One such auction was organized in Munich at Hermann Historica auction house where handwritten speech notes by Nazi dictator Adolf Hitler came under the hammer amid objections from Jewish groups. The groups opposed the happening, maintaining that it would stir Neo-Nazism in the society.

The scrawled writings date back to pre-World War II (WWII) and were sold to anonymous bidders way higher than their starting prices.

A nine-page manuscript by Hitler outlining his speech to new military officers in Berlin in 1939 about eight months before the beginning of WWII managed to bag $40,300.

Apart from the writings from a man who spurred a genocide of nearly six million European Jews, the collections also contained pots from his tea service and presentation copies of his books.

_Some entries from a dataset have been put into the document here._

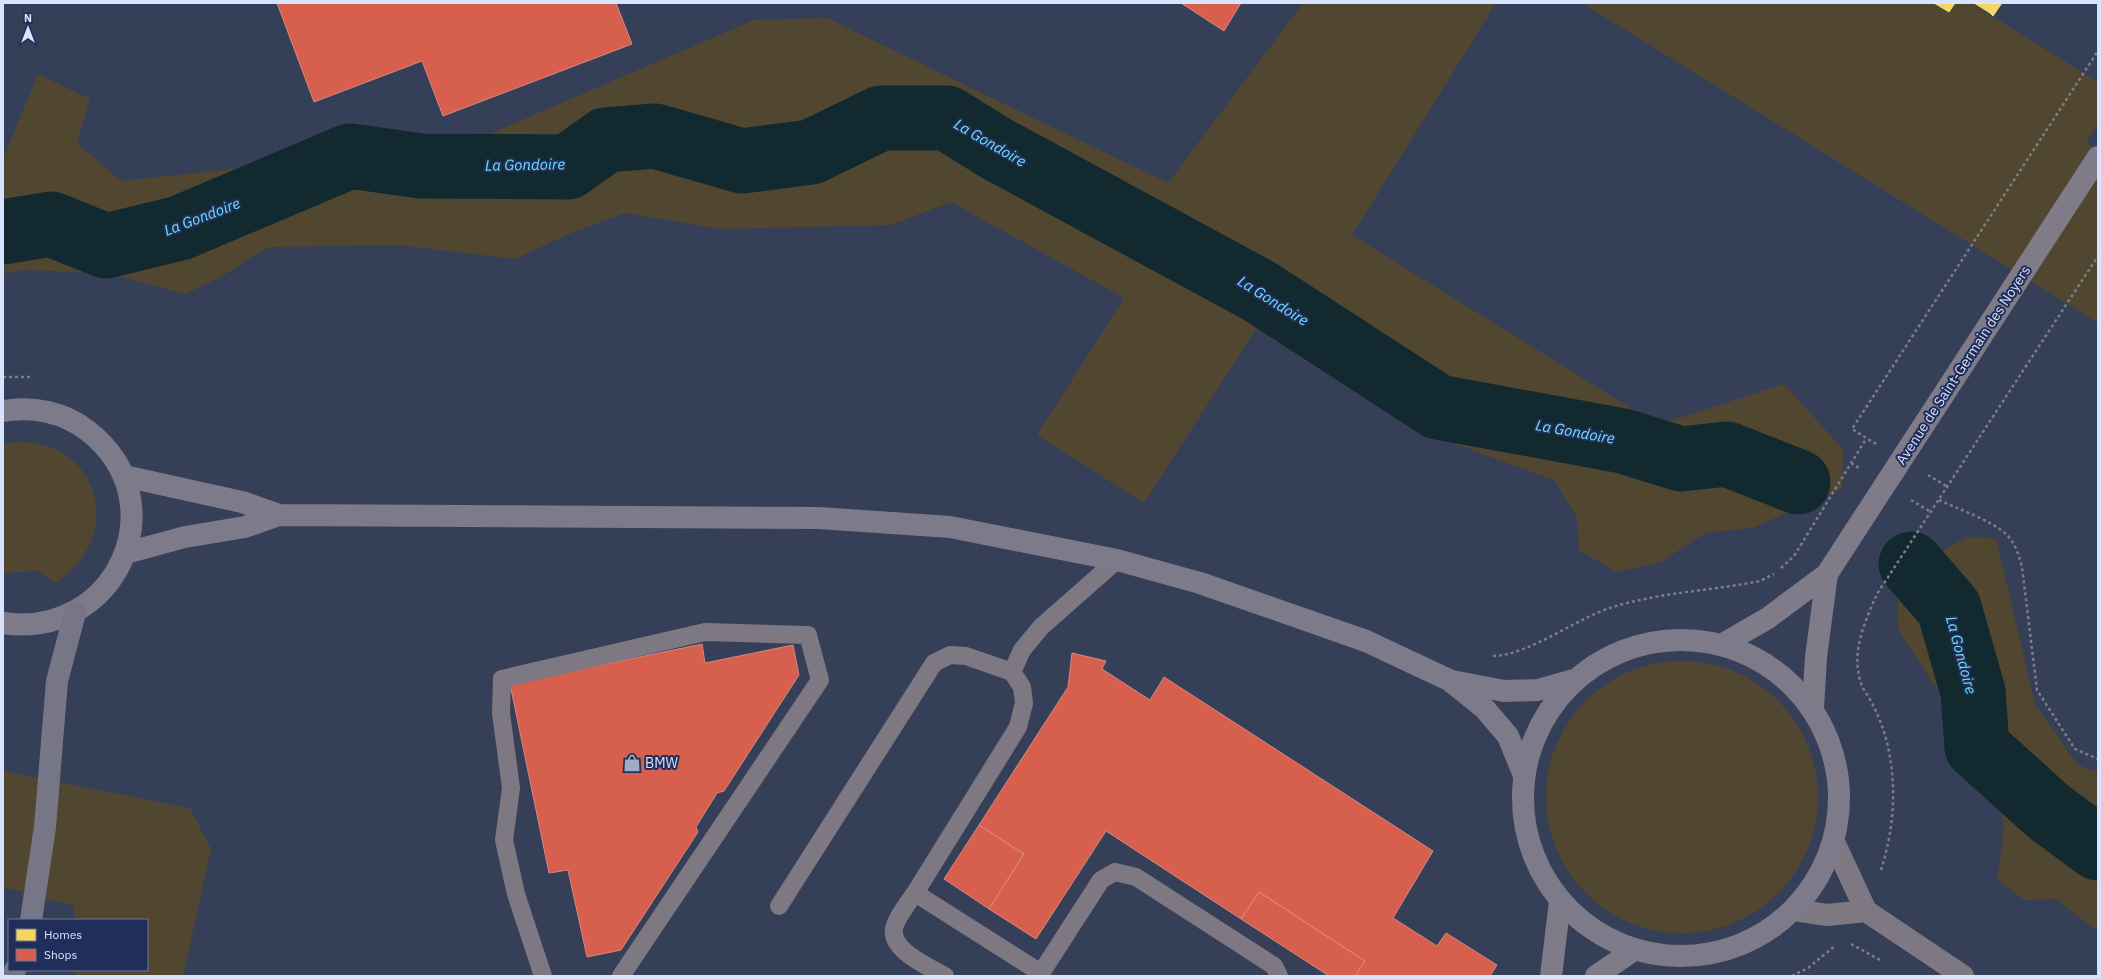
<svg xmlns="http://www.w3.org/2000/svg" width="2101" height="979" font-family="'IBM Plex Sans',sans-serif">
<rect width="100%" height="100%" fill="#363f58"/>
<!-- green -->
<path fill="#514730" d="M1303 3H1496L1352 235 1658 425 1784 384 1843 449 1842 489 1752 528 1705 533 1661 562 1616 572 1579 550 1577 517 1554 480 1425 433 1256 329 1144 503 1037 435 1124 298 951 202 891 225 720 229 625 213 574 232 514 259 399 245 268 247 219 278 185 294 106 273 22 270 3 274V159L38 74 90 99 77 143 121 181 466 144 754 20 827 18 1168 183Z
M1582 3H1971L2098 82V124L2086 143 2098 149V323Z
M19 442C102 442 125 539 55 583L39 571 3 573V444Z
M1966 537 1996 538 2035 704 2078 765 2098 772V929L2093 928 2056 899 2025 900 1997 880 2004 831 1998 784 1898 629V578Z
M1546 797a136 136 0 1 1 272 0a136 136 0 1 1-272 0Z
M3 771 190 808 211 849 183 976H76V970H147V920H75L74 906 3 887Z"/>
<!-- homes -->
<path fill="#f6d55c" stroke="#edd98d" d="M1934 3H1955L1949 12Z
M1974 3H1997L1990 13Z
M1997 3H2002L1993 16 1990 13Z"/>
<!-- shops -->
<path fill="#d6604d" stroke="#d78782" d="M277 3H616L632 44 443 116 422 61 314 102Z
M1181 3H1241L1224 31Z
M702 644 705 663 793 645 799 675 724 791 717 793 696 827 698 832 621 950 587 957 568 870 549 873 510 684Z
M1072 653 1106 661 1102 669 1150 700 1164 677 1433 851 1393 918 1437 946 1446 933 1497 965 1490 976H1355L1365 961 1259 892 1241 919 1106 831 1036 939 989 909 1024 854 979 825 1068 687Z
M979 825 1024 854 989 909 944 879Z
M1259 892 1365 961 1355 976H1329L1241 919Z"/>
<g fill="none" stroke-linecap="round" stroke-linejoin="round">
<!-- river -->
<path stroke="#12292f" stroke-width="65" d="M3 232 51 224 106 246 180 228 350 156 421 166 568 167 606 140 655 136 742 161 811 152 881 118H947L997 149 1259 291 1438 407 1623 441 1681 459 1727 454 1798 482
M1911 564 1949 608 1973 692 1977 747 2049 812 2098 848"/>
<!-- path -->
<path stroke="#7d7c88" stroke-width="2.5" stroke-dasharray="3 3" stroke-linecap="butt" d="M3 377H30
M1876 444 1852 429 2098 51
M1851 463 1859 468
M1928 475 1948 487
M1911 500 1931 512
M1939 500C1960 510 1992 520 2008 536 2016 545 2019 556 2022 567L2037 690 2075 749 2098 759
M1781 568 1794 556 1866 439
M1493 656C1530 655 1576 618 1613 607 1661 592 1711 591 1760 581L1774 574
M1881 870C1893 832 1897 792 1889 752 1886 734 1879 717 1871 701 1868 696 1865 692 1863 688 1849 657 1864 623 1877 594L2098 256
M1851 944 1882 961
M1792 976 1808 968 1836 945"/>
<!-- service -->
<path stroke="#7d7882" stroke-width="18" d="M1012 672 1022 650 1041 627 1117 560
M915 893C908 903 899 914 895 925 886 949 928 966 945 976
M779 906 934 663 950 655 966 656 1012 672 1022 687 1024 703 1018 727 915 893 1041 973 1101 880 1115 872 1136 877 1274 966 1279 976
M543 976 516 894 504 840 511 788 501 713 502 679 705 632 808 635 820 680 621 976"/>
<!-- minor -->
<path stroke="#7d7882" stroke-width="22" d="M1834 842 1866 911 1963 976
M1794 910 1827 915 1866 911"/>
<!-- secondary -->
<path stroke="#7f7b88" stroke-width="22" d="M1723 644 1768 618 1827 574 2098 157
M1813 708 1816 657 1827 574
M1551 976 1560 901
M1596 976 1631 952"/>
<!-- primary -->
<path stroke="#7d7a89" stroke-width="22" d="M3 411C33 406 64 412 88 431 179 502 116 640 3 623
M124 476 242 502 279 515 819 518 950 527 1117 560 1200 583 1366 641 1449 680 1485 709 1508 736 1523 773
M126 553 185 537 245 527 279 515
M1523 798a158 158 0 1 1 316 0a158 158 0 1 1-316 0Z
M1452 681 1504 691 1538 690 1573 680"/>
<!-- motorway -->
<path stroke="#777687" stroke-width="22" d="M31 920 45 827 57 681 75 613
M13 976 15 970"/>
</g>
<!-- icons -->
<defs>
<g id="shop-bare" transform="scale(1.38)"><path d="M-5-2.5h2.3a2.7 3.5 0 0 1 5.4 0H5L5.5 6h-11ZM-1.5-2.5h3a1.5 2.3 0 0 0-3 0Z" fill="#9faac5" stroke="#202e59" stroke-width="2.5" paint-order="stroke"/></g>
</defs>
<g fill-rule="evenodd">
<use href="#shop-bare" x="632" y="763"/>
</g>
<g text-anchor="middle" stroke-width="4" stroke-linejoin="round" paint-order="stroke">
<!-- street labels -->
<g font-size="14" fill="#d8e3ff" stroke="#202e59">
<text transform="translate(1963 365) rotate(-57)" y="5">Avenue de Saint-Germain des Noyers</text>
</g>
<!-- poi labels -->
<g font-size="14" fill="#d8e3ff" stroke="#202e59" text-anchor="start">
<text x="645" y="768">BMW</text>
</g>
<!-- water labels -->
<g font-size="15" font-style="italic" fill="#69e1f2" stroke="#202e59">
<text transform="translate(990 143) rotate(30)" y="5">La Gondoire</text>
<text transform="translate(525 165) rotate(-1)" y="5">La Gondoire</text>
<text transform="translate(202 217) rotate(-21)" y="5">La Gondoire</text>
<text transform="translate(1273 301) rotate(32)" y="5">La Gondoire</text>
<text transform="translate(1575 432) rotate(10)" y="5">La Gondoire</text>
<text transform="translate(1961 655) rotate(75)" y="5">La Gondoire</text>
</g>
</g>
<!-- border -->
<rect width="2101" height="979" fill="none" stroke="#d8e3ff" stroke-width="8"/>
<!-- legend -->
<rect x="8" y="919" width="140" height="52" fill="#202e59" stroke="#6a769b"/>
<rect x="16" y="929" width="20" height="12" fill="#f6d55c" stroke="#6a769b"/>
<text x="44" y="939" font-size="12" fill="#d8e3ff">Homes</text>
<rect x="16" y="949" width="20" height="12" fill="#d6604d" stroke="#6a769b"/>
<text x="44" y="959" font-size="12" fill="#d8e3ff">Shops</text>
<!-- north arrow -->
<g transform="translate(28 28)" stroke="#202e59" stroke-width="3" paint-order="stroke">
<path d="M0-3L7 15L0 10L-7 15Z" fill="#d8e3ff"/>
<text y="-6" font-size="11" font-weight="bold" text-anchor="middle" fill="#d8e3ff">N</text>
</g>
</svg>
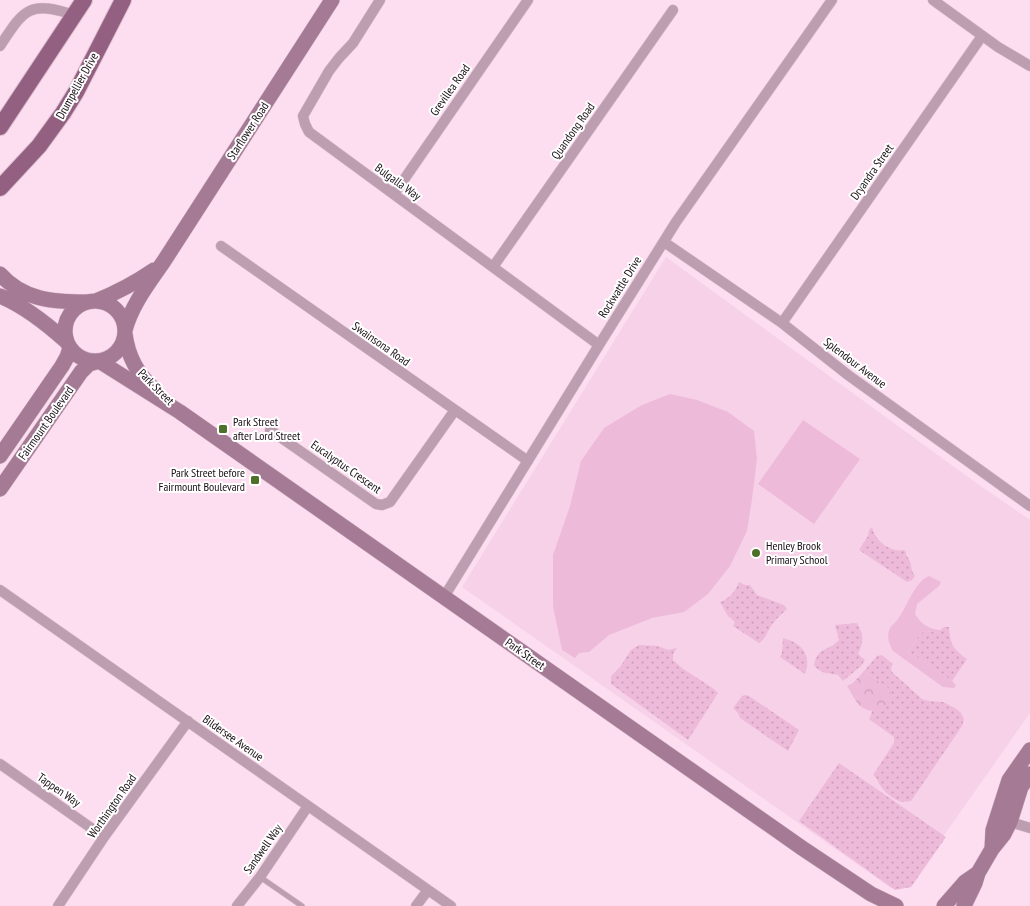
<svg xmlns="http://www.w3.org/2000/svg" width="1030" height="906" viewBox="0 0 1030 906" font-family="'PT Sans Narrow',sans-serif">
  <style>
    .built { fill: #f6d1e8 }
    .grass { fill: url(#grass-dots) }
    .park { fill: url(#park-crowns) }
    .garden { fill: #eebada }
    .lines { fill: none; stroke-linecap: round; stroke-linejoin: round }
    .lane-casing { stroke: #d8bdcd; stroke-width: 6 }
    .street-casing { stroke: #d8bdcd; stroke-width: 11 }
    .secondary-casing { stroke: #d8bdcd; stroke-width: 16 }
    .primary-casing { stroke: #d8bdcd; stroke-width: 18 }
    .lane { stroke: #bc9eb0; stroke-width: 5 }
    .street { stroke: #bc9eb0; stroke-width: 10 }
    .secondary { stroke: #a57a95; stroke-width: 15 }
    .primary { stroke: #946081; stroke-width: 16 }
    .poi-dot { fill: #4e712a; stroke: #fff; stroke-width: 2 }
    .labels { text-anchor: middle; stroke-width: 4; stroke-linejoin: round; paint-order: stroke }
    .street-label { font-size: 12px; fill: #180e15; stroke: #fff }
    .poi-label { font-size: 12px; fill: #180e15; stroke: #fff; text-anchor: start }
  </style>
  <defs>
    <pattern id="grass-dots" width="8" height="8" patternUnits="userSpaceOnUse" patternTransform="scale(1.25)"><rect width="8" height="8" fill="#eebada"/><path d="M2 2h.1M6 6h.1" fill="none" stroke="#cb9fba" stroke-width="1.8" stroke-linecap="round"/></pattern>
    <pattern id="park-crowns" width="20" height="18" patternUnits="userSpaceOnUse" patternTransform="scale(1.25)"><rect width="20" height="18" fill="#eebada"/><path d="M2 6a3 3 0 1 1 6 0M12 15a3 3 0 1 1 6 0" fill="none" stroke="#cb9fba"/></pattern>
  </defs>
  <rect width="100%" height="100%" fill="#fcdef0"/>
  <path class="built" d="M666 257 972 480 1030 520V713L909 885 891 888 462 587Z"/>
  <path class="grass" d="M872 527C875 541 891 553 904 550L906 552V555C914 565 909 568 915 576L912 580 907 582 859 550 868 536 869 530Z
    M739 582 745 585H750L757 595 784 605 787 609C782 614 777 618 773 623 768 630 766 639 759 643L733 626 735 622 728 616 720 602C730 598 735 592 739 582Z
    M857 623C864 636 864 641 858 654L865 660 861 666 843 681 838 675C828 673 820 674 814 665 818 646 828 652 839 640L835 625Z
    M944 627H949C950 644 953 649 967 659L952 681 908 651 921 633 927 631 938 633 940 630Z
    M783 638C802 643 812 655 805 674L780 657 782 653Z
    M639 645 658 646 668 650 677 648 673 654V660L682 668 714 689 718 693 688 740 611 684V676L620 667 631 650Z
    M882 655 893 664 891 668 892 672 922 699 929 701 943 702 955 708 961 713 964 719 962 726 911 801C909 801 905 802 903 802 895 801 884 792 880 785 877 780 877 778 873 775L894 743V737L869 719 871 715 872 711 877 710 888 688 864 671 877 656Z
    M745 695 749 696 799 730 788 751 740 718 738 713 733 708 742 696Z
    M839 763 946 837 911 887 895 890 799 821Z"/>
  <path class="park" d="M864 671 888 688C898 705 874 718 860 706 855 701 851 692 847 686L853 683Z"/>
  <path class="garden" d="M670 394 697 400 728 412 754 431 757 459 752 499 747 531 730 566 708 594 684 612 652 618 609 635 589 652 579 653 575 658 562 650 553 606V555L570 506 581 461 604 428 642 405Z
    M803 420 860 459 814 524 758 484Z
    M929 576 941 582 939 586 917 604 915 614C921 623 927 629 940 630L938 633 927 631 921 633 908 651 952 681 956 685 954 688 943 687 893 651C889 644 886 636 890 628 892 625 896 622 898 619 907 607 915 581 929 576Z"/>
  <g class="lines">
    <defs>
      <path id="lane" d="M260 877 302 906"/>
      <path id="street" d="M380 0 353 43 339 58 329 71 303 116 305 124 309 132 599 345
        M933 0 998 47 1030 66
        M0 46C24 10 28 0 74 15
        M394 194 528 0
        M664 242 782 323 848 375 1030 506
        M221 246 528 461
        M493 267 673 10
        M782 323 982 36
        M270 430 376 504 382 505 390 502 455 410
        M0 590 451 906
        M444 597 599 345 676 222 832 0
        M0 764 104 837
        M1010 822 1030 828
        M58 906 104 837 188 721
        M237 906 260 877 308 806
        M416 906 428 890"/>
      <path id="secondary" d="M0 274C23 300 53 302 86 302
        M0 296C25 306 47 324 67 342
        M65 331a30 30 0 1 1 60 0a30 30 0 1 1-60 0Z
        M96 301C116 293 135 283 154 270
        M125 330C132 304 149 283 164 261L332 0
        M125 334C128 357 137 374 154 389
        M99 361 180 412 802 848 871 894 896 906
        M0 456 62 366 67 357 70 348
        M0 489 81 372 89 364 96 362
        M992 849 993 830 1009 780 1030 750
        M944 906 965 882 978 873
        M964 906 975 883 978 873 992 849 1004 834 1010 822 1021 787 1030 774"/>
      <path id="primary" d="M0 127 84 0
        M0 188 39 146 63 113 76 92 123 0"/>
    </defs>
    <use href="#lane" class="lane-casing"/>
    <use href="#street" class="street-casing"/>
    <use href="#secondary" class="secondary-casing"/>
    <use href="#primary" class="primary-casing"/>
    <use href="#lane" class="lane"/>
    <use href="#street" class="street"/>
    <use href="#secondary" class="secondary"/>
    <use href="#primary" class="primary"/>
  </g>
  <g class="poi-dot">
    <rect x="218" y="424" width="10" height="10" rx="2.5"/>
    <rect x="250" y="475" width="10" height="10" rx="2.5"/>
    <circle cx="756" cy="553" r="5"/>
  </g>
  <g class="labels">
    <g class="street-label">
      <text transform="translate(77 86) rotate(-61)" y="4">Drumpellier Drive</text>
      <text transform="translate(450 90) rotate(-55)" y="4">Grevillea Road</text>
      <text transform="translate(248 131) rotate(-57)" y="4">Starflower Road</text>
      <text transform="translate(573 131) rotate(-55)" y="4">Quandong Road</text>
      <text transform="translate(872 172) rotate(-55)" y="4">Dryandra Street</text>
      <text transform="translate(398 182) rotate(36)" y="4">Bulgalla Way</text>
      <text transform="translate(620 287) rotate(-58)" y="4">Rockwattle Drive</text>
      <text transform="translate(381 344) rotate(35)" y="4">Swainsona Road</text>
      <text transform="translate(855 363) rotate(37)" y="4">Splendour Avenue</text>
      <text transform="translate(156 387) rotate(45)" y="4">Park Street</text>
      <text transform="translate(46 423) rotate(-55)" y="4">Fairmount Boulevard</text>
      <text transform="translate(346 467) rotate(35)" y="4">Eucalyptus Crescent</text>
      <text transform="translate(525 654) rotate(35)" y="4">Park Street</text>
      <text transform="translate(233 738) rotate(35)" y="4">Bildersee Avenue</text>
      <text transform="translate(59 790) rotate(35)" y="4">Tappen Way</text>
      <text transform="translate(112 806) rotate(-55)" y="4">Worthington Road</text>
      <text transform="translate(263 849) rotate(-55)" y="4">Sandwell Way</text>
    </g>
    <g class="poi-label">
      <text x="233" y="426">Park Street<tspan x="233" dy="14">after Lord Street</tspan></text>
      <text x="245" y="477" text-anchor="end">Park Street before<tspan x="245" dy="14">Fairmount Boulevard</tspan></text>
      <text x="766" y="550">Henley Brook<tspan x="766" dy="14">Primary School</tspan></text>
    </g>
  </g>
</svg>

Rabbi Menachem Margolin, the Head of the Brussels-based European Jewish Association, expressed concerns saying that the event could mark a rise to anti-Semitism in Germany.

However, the Hermann Historica auction house came in defense of the program.

The officials said that Hitler’s writings must be taken as memorabilia that needed preservation irrespective of who they belonged to and what they stated.